Exercise description - An exact copy of all the data, minus the images, is required.

Data below -
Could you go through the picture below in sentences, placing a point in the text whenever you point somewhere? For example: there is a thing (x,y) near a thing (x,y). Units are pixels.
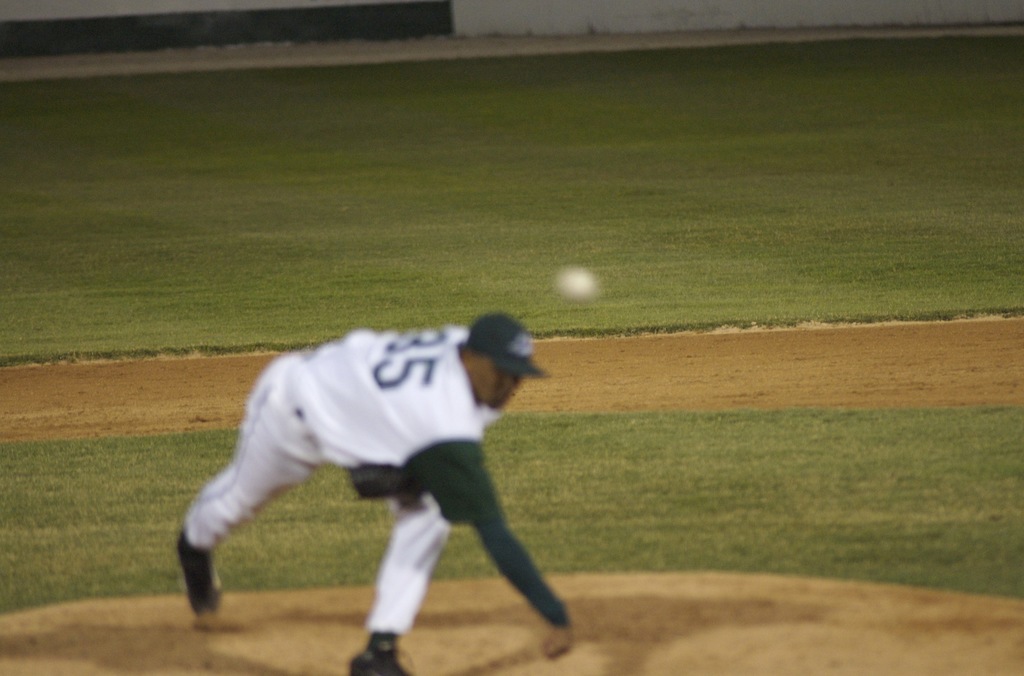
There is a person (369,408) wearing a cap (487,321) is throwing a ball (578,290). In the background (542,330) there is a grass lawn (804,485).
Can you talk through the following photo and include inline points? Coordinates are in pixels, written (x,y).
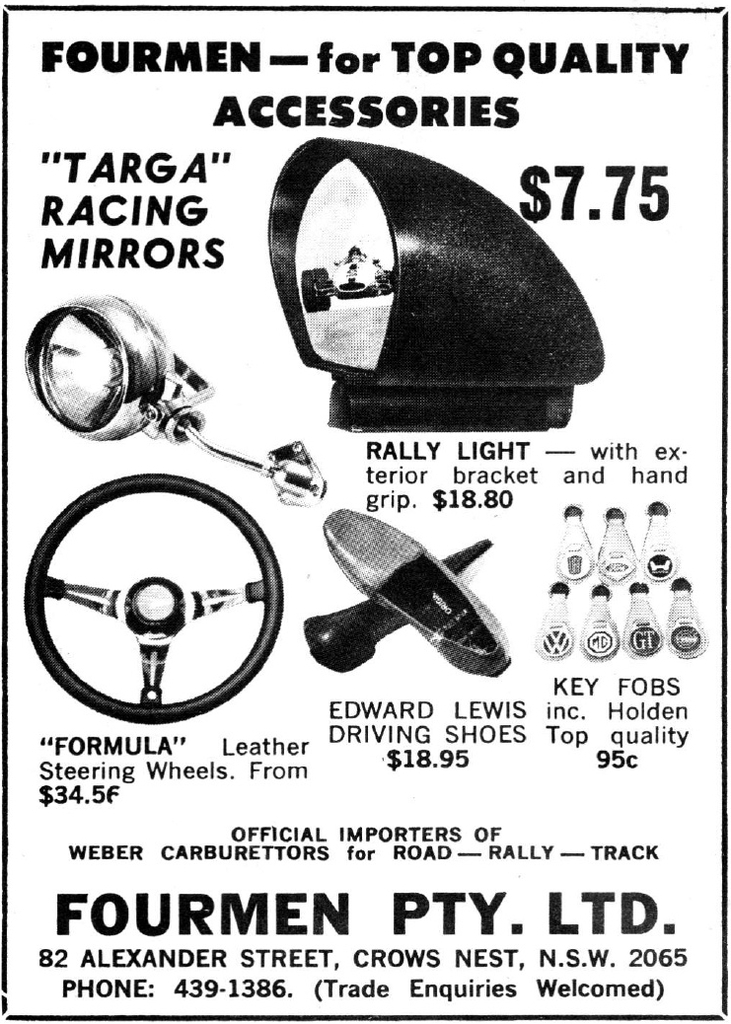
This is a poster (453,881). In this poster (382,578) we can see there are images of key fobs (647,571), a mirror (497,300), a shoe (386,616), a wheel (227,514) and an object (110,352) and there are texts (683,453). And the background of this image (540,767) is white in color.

Written answer -
Could you go through the picture below in sentences, placing a point in the text whenever you point somewhere? For example: there is a thing (x,y) near a thing (x,y). Units are pixels.
There is a person (369,408) wearing a cap (487,321) is throwing a ball (578,290). In the background (542,330) there is a grass lawn (804,485).
Can you talk through the following photo and include inline points? Coordinates are in pixels, written (x,y).
This is a poster (453,881). In this poster (382,578) we can see there are images of key fobs (647,571), a mirror (497,300), a shoe (386,616), a wheel (227,514) and an object (110,352) and there are texts (683,453). And the background of this image (540,767) is white in color.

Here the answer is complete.